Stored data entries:

···

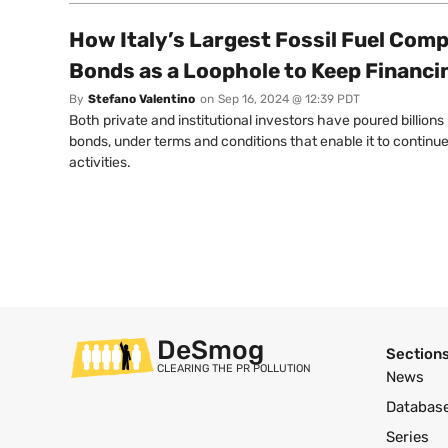
How Italy’s Largest Fossil Fuel Com
Bonds as a Loophole to Keep Financ
By
Stefano Valentino
on
Sep 16, 2024 @ 12:39 PDT
Both private and institutional investors have poured billions 
bonds, under terms and conditions that enable it to continu
activities.
DeSmog
Section
CLEARING THE PR POLLUTION
News
Databas
Series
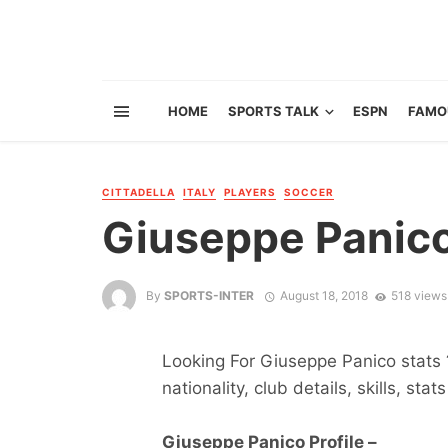
HOME
SPORTS TALK
ESPN
FAMO
CITTADELLA
ITALY
PLAYERS
SOCCER
Giuseppe Panic
By
SPORTS-INTER
August 18, 2018
518 views
Looking For Giuseppe Panico stats ?
nationality, club details, skills, sta
Giuseppe Panico Profile –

···

--- EXERCISE GOAL ---
Each line above is to be copied exactly, and the pictures are to be dropped.

--- ANSWER FOR THE TASK ---
How Italy’s Largest Fossil Fuel Com
Bonds as a Loophole to Keep Financ
By
Stefano Valentino
on
Sep 16, 2024 @ 12:39 PDT
Both private and institutional investors have poured billions 
bonds, under terms and conditions that enable it to continu
activities.
DeSmog
Section
CLEARING THE PR POLLUTION
News
Databas
Series
HOME
SPORTS TALK
ESPN
FAMO
CITTADELLA
ITALY
PLAYERS
SOCCER
Giuseppe Panic
By
SPORTS-INTER
August 18, 2018
518 views
Looking For Giuseppe Panico stats ?
nationality, club details, skills, sta
Giuseppe Panico Profile –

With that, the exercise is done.